Extracted material:

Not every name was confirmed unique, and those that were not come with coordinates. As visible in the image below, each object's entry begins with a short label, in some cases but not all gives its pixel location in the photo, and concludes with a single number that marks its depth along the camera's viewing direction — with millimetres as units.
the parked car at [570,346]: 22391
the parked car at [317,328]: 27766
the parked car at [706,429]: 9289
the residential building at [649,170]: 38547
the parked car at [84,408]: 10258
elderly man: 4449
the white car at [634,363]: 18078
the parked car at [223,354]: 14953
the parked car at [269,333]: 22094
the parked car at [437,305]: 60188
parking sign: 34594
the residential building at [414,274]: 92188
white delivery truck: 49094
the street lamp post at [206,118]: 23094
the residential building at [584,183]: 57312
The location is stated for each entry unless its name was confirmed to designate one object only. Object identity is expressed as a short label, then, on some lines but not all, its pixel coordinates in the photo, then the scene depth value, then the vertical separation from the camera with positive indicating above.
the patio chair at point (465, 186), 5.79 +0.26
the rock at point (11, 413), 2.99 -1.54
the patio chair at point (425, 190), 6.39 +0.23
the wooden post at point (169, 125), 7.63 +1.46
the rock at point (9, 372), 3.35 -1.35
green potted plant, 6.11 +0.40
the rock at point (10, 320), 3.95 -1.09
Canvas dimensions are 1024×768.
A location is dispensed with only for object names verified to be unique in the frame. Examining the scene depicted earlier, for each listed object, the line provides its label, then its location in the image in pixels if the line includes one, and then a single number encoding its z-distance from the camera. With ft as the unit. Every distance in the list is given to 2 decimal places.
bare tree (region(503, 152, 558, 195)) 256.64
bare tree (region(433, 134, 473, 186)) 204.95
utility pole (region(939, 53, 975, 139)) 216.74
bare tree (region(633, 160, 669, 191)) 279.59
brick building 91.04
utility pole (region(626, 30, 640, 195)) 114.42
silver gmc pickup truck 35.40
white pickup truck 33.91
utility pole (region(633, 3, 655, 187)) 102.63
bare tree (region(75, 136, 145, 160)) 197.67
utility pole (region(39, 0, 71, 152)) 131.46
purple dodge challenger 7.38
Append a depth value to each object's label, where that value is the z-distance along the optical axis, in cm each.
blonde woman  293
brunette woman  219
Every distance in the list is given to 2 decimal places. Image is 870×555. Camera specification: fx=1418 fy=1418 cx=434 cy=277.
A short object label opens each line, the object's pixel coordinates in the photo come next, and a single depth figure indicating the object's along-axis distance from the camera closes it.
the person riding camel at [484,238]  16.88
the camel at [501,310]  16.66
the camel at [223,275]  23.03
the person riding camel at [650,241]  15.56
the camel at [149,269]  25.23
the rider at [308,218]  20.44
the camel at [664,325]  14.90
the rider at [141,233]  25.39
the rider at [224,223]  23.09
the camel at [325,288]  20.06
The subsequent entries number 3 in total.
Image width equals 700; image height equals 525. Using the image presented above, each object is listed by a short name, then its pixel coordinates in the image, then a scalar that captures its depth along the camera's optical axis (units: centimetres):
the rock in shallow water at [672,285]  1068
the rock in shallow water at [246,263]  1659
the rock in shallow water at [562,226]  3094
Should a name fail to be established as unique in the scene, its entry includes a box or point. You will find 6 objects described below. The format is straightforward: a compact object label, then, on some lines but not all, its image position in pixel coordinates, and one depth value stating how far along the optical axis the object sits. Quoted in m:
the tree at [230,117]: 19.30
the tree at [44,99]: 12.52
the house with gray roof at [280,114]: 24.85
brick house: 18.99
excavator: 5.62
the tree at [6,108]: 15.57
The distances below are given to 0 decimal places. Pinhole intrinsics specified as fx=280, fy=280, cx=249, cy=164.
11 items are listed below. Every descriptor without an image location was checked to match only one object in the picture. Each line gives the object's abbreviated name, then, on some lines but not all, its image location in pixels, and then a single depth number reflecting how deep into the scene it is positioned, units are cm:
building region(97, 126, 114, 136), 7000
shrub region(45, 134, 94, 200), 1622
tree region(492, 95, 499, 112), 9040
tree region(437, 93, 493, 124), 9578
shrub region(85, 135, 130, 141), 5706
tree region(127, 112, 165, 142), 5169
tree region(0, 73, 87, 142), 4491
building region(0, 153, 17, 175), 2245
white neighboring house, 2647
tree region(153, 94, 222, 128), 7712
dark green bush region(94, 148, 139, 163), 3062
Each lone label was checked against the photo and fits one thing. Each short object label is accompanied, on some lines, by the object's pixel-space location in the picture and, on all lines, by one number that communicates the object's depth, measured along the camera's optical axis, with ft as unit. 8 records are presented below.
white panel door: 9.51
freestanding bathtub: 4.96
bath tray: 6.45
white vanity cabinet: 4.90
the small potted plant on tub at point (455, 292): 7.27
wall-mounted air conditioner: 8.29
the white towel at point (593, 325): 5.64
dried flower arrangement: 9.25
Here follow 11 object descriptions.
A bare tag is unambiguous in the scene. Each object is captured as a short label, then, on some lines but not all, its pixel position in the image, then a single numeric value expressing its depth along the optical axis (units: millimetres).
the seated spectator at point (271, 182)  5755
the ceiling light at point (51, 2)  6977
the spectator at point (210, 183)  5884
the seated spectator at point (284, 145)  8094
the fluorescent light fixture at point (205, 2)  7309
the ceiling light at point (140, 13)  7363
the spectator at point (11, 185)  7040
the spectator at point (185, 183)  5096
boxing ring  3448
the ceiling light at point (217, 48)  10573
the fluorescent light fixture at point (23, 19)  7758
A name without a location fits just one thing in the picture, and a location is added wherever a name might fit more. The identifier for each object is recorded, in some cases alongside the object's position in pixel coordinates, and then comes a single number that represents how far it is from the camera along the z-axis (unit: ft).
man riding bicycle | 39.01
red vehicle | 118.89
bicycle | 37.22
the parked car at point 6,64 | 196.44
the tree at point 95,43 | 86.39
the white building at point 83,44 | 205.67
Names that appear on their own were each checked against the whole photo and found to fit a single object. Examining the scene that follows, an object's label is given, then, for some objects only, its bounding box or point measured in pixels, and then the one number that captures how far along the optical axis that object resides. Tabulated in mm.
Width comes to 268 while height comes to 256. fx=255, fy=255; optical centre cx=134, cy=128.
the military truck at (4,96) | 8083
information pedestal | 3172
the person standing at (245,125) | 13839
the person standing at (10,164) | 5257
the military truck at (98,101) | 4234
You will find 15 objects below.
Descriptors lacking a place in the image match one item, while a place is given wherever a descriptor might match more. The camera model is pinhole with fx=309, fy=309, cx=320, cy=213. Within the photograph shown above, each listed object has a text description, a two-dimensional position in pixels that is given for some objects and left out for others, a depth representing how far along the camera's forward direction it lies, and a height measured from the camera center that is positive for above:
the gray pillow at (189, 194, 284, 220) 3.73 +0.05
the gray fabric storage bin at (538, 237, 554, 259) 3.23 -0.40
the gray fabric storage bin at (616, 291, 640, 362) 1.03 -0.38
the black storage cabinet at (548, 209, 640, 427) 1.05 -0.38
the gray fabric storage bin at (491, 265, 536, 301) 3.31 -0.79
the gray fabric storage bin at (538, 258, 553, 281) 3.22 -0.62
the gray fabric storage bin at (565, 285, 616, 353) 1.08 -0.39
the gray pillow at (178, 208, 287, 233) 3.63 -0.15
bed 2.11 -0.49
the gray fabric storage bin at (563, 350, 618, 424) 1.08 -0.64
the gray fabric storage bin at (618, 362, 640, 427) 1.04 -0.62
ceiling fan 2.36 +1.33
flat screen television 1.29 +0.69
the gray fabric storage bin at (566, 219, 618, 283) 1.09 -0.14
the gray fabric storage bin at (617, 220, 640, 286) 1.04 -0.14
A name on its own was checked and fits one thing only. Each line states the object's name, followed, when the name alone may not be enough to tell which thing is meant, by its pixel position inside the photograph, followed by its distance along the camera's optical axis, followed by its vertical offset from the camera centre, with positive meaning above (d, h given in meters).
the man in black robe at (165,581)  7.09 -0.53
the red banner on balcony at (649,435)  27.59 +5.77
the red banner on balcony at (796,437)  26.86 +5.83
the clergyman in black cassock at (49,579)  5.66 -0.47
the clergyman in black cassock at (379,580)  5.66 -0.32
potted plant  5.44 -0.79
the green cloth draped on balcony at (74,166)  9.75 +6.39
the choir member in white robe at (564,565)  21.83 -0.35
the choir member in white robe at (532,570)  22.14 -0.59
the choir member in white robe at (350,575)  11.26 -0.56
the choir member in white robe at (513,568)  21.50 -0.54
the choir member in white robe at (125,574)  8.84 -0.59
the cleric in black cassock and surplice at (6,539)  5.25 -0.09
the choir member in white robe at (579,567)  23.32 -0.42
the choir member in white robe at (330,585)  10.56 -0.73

About this task: Up to and including the line with "Canvas dimensions are 1024×768.", repeat the data exactly, starting from its first line; nothing else belongs in the response.

Answer space:
Not every name was confirmed unique, and those that were not come with coordinates. As visible in the image below, each object's entry begins with a short label, in some cases but not all gives its pixel location in the photo, and concludes with a single number that marks its depth along the camera's viewing direction — with millimetres as units.
the parked car at [570,346]: 22391
the parked car at [317,328]: 27766
the parked car at [706,429]: 9289
the residential building at [649,170]: 38547
the parked car at [84,408]: 10258
elderly man: 4449
the white car at [634,363]: 18078
the parked car at [223,354]: 14953
the parked car at [269,333]: 22094
the parked car at [437,305]: 60188
parking sign: 34594
the residential building at [414,274]: 92188
white delivery truck: 49094
the street lamp post at [206,118]: 23094
the residential building at [584,183]: 57312
The location is stated for each entry unless its name was confirmed to designate one object only. Object identity is expressed as a short label, then, on some lines but not all, its pixel coordinates in the photo, then the scene depth value, then the vertical separation from the camera with positive indicating above.
the patio chair at point (465, 186), 5.79 +0.26
the rock at point (11, 413), 2.99 -1.54
the patio chair at point (425, 190), 6.39 +0.23
the wooden post at point (169, 125), 7.63 +1.46
the rock at point (9, 372), 3.35 -1.35
green potted plant, 6.11 +0.40
the rock at point (10, 320), 3.95 -1.09
Canvas dimensions are 1024×768.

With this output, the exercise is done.